Okay, Okay... so I just wanted to drop a quick note to all my lady friends.
I've noticed a shift in the last year. I've stopped watching talk shows and only read Parenting magazine, so that may be the shift I've seen.... but still. The shift is an empowerment amongst us gals. I partially blame the gay movement. Why? Because you pretty ladies are emerging with your chopped off hair, boy pants and no make up. You are kissing your partners and the world took notice to how damn sexy you tend to be while doing it.
Lesbians are making hetero women realize they were mislead on what "real" beauty is meant to look like. Well, labels aside... you can tell the shift is style. It's kind of 80s grunge and I love it. Our teenagers are showing us adults how it's done. Tegan and Sara are setting a prime example of beauty beyond the magazines. Hell, the phenomenon of the Philippines Transgender Pageant have shown us that the beauty of a women is an open horizon.
So lets take this moment to smile at our beautiful bodies and faces. Let's caress our stretch marks from birth like honor. Let us make cosmo and other fluff magazines sell us health food instead of quick fix creams. Ladies, take a look around you. Skinny isn't in-- being healthy and loving yourself IS!
Now that I have a daughter I realize more and more how critical my mother was of my sister and I growing up. My mother is a bit of a control freak (she's gotten a lot better since my adolescence) so she just wanted us to be like her, which is understandable... but even with that said, I'd much rather my daughter be with the fringe crowd and dress in clothes from goodwill than be with the cool kids in the name brand clothes. It takes more confidence to overcome the Mean Girls than to join them.
In middle school I use to come home and cry for hours because of what was said to me. I would leave the house with my sister teasing me and then spend hours at school hearing about my appearance from others. I'd hear about who was wearing make up and who had sex over the weekend. One of my close friends was going to the tanning bed every day with her mother. I felt consumed with my outsides and it made my insides twist with confusion.
"If I wore lipstick maybe he'll notice me."
"If I wore different jeans maybe she'd be nice to me at school tomorrow."
"If I bought different shoes maybe I could sit with the cool kids at lunch."

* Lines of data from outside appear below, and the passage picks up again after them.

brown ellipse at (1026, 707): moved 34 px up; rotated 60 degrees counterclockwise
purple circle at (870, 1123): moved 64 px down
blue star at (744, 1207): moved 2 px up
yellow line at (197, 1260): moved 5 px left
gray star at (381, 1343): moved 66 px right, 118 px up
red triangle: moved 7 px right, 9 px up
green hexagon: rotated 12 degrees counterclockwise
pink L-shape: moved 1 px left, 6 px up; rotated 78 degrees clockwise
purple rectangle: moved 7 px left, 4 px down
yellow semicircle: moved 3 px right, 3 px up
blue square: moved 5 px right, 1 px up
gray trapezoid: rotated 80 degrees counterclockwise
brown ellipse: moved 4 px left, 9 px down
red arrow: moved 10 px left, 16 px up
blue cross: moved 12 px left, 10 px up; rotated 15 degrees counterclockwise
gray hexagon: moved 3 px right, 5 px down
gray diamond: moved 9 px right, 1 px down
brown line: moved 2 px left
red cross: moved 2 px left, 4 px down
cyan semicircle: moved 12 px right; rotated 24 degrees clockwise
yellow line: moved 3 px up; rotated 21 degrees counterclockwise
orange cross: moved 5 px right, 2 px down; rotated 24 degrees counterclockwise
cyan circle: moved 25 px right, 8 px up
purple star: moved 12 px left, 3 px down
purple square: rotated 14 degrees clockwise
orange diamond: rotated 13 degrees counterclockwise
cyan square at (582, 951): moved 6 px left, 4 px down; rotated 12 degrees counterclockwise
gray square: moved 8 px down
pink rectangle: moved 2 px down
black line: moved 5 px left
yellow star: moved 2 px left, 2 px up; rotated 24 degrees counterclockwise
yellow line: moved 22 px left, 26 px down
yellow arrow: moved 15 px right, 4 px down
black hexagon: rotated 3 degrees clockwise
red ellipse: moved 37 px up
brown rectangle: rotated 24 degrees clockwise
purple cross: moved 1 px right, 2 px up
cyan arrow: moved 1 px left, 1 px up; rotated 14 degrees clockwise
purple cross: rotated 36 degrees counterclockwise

By the time I turned fifteen I had already had sex, began painting my toe nails and would spend hours in front of a mirror trying to fix my hair just right. That is entirely too young to have had sex already. I had been sexualized by peer pressures about my appearance. It seems a lot of people don't see that connection. If you start out your child giving them stern gender barriers:
"No, Timmy, only girls play with dolls."
"No, Dana, only boys like the color blue."
You make them define themselves purely by their gender and not by their interests. You are restricting them from expression and forcing them into roles that are way past due to be shattered.
By forcing your kid into the role of "male" and "female" instead of "baby", "child" and "teenager" you are telling them to act out roles of "female is submissive to her male counterpart" and "have sex to keep your man interested" because those are the examples we are giving our children at home and in the media. If you make your daughter define herself as a girl instead of a person, she'll follow all those Top Girl fashions and Girls Guide to Sex lists. Now, I'm not saying that it won't happen regardless and preteens are already developing their personalities and have their own opinions about things already. I'm just saying-- maybe it'll show our teenagers that finding themselves and loving themselves is more important than finding what's in each others pants?
[Quick Disclosure] I'm speaking purely on personal experience and theory.
Maybe it was because I was raised in a very religious home. Maybe it's because I grew up in a small town and there wasn't much else for young people to do but explore other people's bodies, get involved in drugs or get a job. Luckily, I chose the job route. I pulled my hair up into a ponytail and no matter how many showers I took I swore my hair still smelled like cheeseburgers. I didn't respect myself though, I sought love through affection because I knew of no other way. I had been taught that love comes from the outside in, not the inside out. That is what I wish to never impose on my daughter. Why did it take me years in my twenties to realize that I had to love myself first? Why didn't someone tell me before hand?
O yeah, that's right, I was told jesus would make me happy and that's the only way I could find love. Way to give everyone insecurities and not let them trust their own instincts, jesus. What a douchebag. I didn't know of anything else. I was told if I put on my sunday best (outward appearance), gave my heart to god (outside source), and love him first (outside source) maybe I could be happy (inside) the rest of my life. Instead, it took me reversing that list and omitting religion all together before I felt comfortable with myself and began to love myself full on. I worked hard on getting to where I am today with my body. I'm still thirty or so pounds over what I was when I made this revelation but I realize I've had a baby and I don't let a little thing like baby weight make me reconsider my love for myself. I remember what it took to get to where I loved myself and I plan on revisiting those things to nurture my love.
Every relationship needs attention, even the relationship with yourself.
That's just my insight for today. Pass this on to someone you know struggling to find love through someone else. You can love yourself and still want to change things about yourself. Only you should be allowed to make those decisions about yourself anyway.